Отчужденных родителей часто сбивает с толку моя готовность искренне разделять убеждения их детей. Они беспокоятся, что я склоняюсь к мнению, являющемуся неправильным, искаженным или несправедливо навязанным другими людьми. Но для эмпатии у меня имеется веская причина, в конечном итоге помогающая отчужденным родителям: взрослый ребенок должен чувствовать, что его интересы защищены и что человек (я), ведущий их на потенциальный бой, защитит их от того вреда, который все еще способен причинить родитель. Иначе ни один ребенок не войдет в кабинет психотерапевта с ранее отчужденным взрослым. Многих отчужденных выросших детей также заботит, что они утратят свои позиции, если начнут проявлять эмпатию по отношению к своим родителям. Они тревожатся, что почувствуют себя виноватыми, когда поймут, насколько те страдают от отчуждения, и боятся, что примирение явится результатом чувства вины, а не искреннего желания. Они беспокоятся, что, соглашаясь вновь поддерживать общение, простят родителям их прежнее травмирующее поведение. Они озабочены тем, что сила, необходимая им для противодействия авторитету родителей, будет подавлена чувством ответственности за них.
Я понимал, что Карина сможет простить свою мать, если та искренне попытается измениться. Девушка испытывала жалость к матери, чувство вины за их отчуждение и осознавала эмоциональные издержки для них обеих. Поскольку Карина пришла ко мне на прием, я предложил ей все же провести несколько сеансов семейной терапии, подчеркнув, что именно она будет задавать тон отношениям со своей мамой, определять продолжительность и частоту визитов. Я сказал, что в качестве условия примирения разумно попросить ее мать взять на себя ответственность за причиненную дочери боль. А также отметил, что согласие на семейную терапию не обязывает ее восстанавливать общение с матерью. Кроме того, я подчеркнул, что если бы было больше контактной посттерапии, мы бы разработали руководящие принципы в отношении дальнейших действий.

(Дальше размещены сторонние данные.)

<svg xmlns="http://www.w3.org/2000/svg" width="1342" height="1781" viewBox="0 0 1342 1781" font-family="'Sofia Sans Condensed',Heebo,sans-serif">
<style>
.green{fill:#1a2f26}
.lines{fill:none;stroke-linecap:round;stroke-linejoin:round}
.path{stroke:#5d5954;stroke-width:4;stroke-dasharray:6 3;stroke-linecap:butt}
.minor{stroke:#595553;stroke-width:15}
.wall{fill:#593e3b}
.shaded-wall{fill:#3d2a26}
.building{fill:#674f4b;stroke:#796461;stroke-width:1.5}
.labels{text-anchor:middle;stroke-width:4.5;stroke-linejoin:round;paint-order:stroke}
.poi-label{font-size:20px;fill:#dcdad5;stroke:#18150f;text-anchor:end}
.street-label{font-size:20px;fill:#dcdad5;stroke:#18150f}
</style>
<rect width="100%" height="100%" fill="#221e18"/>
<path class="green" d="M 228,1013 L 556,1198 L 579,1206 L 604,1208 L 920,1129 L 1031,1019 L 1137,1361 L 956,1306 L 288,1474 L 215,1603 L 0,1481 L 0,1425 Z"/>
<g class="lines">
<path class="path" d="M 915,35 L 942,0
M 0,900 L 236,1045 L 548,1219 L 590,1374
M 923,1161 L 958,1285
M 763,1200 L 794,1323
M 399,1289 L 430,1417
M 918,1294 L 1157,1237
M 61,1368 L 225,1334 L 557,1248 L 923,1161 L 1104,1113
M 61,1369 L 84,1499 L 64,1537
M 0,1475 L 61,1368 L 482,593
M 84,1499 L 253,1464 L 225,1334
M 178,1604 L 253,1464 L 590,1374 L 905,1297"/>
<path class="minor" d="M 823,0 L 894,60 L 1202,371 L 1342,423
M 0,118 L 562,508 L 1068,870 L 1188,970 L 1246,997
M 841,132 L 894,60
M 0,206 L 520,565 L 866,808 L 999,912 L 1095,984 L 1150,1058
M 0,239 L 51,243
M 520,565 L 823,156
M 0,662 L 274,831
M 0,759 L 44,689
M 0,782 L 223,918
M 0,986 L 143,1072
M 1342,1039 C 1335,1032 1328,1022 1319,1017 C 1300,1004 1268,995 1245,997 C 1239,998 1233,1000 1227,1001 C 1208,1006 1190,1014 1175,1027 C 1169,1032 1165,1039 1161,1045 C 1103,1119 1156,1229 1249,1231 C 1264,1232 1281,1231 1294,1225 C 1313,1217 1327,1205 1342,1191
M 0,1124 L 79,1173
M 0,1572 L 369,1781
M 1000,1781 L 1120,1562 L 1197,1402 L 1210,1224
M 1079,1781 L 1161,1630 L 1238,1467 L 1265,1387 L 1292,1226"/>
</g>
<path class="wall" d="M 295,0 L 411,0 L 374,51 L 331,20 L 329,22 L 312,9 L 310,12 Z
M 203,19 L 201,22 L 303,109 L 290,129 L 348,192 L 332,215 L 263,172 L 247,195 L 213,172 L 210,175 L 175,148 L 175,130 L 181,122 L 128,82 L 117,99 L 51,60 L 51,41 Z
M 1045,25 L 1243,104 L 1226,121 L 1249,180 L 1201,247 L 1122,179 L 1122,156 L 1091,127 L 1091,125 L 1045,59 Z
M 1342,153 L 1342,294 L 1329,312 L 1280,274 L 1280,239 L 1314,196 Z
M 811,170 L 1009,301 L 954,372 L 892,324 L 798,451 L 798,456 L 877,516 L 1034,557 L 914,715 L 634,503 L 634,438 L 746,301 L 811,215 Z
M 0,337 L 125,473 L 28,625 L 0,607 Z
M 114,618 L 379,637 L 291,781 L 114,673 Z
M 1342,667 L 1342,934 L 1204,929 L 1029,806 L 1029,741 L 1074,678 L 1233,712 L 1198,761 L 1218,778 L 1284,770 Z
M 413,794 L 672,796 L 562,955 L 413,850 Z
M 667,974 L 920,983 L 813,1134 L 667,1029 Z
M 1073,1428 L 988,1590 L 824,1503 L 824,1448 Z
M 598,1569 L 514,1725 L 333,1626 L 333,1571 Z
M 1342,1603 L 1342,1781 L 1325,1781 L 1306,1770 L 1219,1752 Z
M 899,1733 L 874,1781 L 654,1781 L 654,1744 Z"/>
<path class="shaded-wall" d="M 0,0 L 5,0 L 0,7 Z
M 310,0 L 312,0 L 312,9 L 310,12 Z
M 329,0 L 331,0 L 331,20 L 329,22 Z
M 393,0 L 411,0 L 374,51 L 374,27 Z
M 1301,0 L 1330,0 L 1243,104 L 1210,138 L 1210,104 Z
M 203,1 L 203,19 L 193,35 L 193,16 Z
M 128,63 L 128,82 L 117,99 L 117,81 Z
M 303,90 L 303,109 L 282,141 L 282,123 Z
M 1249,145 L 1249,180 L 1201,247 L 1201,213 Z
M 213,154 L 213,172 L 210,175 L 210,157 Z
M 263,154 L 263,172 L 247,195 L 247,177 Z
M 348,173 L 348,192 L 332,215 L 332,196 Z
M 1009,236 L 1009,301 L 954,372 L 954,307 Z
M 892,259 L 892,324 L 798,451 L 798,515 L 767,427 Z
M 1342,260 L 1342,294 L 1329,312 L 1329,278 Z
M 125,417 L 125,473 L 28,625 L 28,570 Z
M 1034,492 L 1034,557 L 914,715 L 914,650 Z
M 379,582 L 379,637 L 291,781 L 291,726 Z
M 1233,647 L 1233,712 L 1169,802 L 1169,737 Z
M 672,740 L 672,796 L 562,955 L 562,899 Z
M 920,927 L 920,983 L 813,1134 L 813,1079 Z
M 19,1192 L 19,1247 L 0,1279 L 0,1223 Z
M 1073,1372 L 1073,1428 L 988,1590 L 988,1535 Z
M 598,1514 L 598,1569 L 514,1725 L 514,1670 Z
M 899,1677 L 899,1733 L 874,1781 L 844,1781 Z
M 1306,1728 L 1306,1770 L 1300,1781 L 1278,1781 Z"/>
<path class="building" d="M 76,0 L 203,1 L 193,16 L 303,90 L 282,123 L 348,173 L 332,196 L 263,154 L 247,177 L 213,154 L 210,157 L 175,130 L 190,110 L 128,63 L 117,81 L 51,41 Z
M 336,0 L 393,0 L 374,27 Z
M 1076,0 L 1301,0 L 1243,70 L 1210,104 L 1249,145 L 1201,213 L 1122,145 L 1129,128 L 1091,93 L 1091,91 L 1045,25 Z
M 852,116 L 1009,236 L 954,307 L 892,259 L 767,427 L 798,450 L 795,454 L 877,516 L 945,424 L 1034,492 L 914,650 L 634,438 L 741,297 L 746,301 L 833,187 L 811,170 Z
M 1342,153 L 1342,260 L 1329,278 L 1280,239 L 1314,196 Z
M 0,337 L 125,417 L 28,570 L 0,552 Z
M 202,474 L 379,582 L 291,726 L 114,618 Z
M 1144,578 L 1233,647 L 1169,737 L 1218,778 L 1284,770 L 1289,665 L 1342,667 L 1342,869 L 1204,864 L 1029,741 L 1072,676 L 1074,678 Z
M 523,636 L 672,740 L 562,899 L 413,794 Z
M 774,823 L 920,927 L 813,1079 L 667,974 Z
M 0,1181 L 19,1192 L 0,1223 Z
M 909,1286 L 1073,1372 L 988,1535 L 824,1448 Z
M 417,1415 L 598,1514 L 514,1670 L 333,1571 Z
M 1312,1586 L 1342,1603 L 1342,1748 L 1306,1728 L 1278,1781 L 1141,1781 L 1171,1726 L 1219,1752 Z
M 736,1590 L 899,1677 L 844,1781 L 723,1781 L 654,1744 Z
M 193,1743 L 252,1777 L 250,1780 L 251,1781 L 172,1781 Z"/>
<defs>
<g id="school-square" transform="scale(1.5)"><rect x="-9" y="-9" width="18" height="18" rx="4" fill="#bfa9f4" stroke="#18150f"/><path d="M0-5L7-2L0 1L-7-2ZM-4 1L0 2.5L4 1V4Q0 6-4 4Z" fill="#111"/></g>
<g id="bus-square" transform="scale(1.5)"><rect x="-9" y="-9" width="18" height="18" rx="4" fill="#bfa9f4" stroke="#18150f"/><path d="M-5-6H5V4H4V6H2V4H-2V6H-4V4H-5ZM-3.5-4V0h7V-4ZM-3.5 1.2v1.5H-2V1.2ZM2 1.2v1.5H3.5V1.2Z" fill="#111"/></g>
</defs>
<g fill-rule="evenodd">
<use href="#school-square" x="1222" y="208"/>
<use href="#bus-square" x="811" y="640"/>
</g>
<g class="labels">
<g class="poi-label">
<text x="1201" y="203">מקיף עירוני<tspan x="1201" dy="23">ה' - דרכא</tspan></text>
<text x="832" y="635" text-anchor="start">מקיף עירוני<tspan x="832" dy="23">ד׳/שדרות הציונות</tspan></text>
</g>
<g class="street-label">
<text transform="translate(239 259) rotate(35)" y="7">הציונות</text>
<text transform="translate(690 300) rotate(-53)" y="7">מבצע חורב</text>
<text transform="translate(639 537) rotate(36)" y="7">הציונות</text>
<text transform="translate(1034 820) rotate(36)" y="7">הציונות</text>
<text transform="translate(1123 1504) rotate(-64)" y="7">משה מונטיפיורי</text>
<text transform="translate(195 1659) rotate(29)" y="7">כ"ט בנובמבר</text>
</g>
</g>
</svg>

Обучение родителей новому языку общения
Во время нашей первой встречи Шинейд, мать Карины, не поспешила встать мне навстречу. Казалось, она все еще раздумывает, является ли этот визит хорошей идеей. Она с усилием встала, не торопясь сложила газету и сунула ее в сумку. Женщина последовала за мной, опустив голову, как будто собиралась на казнь. В моем кабинете Шинейд села на диван. Повернувшись ко мне, она объявила: «Ну, полагаю, вам пришлось услышать все о том, какой ужасной матерью я была». В ее голосе звучала смесь страха и презрения.
Я сочувственно улыбнулся: «Я действительно выслушал довольно много жалоб».
«О, не сомневаюсь. Я слышала все это раньше, поэтому могу только представить, что она вам наговорила», – сказала Шинейд. Она изучала меня, чтобы понять, когда же начнется пытка. Если родители не читали мою книгу, они предполагают, что я начну их отчитывать прямо с порога.
Я же, как всегда, поддерживал оптимистичный и задушевный настрой. Хотя я и стараюсь вести себя непринужденно, мое отношение никогда не бывает снисходительным. От меня не услышишь: «О, все не так уж и плохо», скорее: «Ну да, жизнь может быть сложной, не так ли?» Я считаю, что родители искренне старались сделать все, что было в их силах, даже если это заставляло ребенка страдать. Такой настрой позволяет мне излучать заботу и внимание к родителям, несмотря на то что порой они и преуменьшают последствия своего поведения.
Шинейд рассказала, что выросла во Флориде в нестабильной и полной насилия семье. Ее отец иногда внезапно бил ее кулаком в живот и говорил: «Чтобы ты не думала о том, о чем сейчас думаешь». Ему поставили диагноз параноидная шизофрения, он постоянно пропадал в психиатрических лечебницах, а в сорок два года покончил жизнь самоубийством. Мать безжалостно сравнивала вес и внешность Шинейд с ее более привлекательными и общительными старшими сестрами. Нередко мать презрительно называла Шинейд маленьким гадким утенком.
Женщина рассказывала о трудностях своего прошлого в пренебрежительной манере, отмахиваясь от моего явно обеспокоенного выражения лица. «О, это было так давно, – сказала она. – Неужели это вообще имеет значение? Я не думала об этом годами». Я сказал, что это важно, потому что по сравнению с ее детством жалобы дочери могут вызывать недоумение. Я также заметил, что, поскольку она чувствовала себя настолько отвергнутой и нелюбимой родителями, негативное отношение дочери должно ей казаться гораздо более несправедливым. Она посмотрела на меня со скептицизмом в отношении полезности исследования этого вопроса.
Затем я рассказал ей о своем собственном опыте отчуждения от дочери. Это вызвало ее интерес.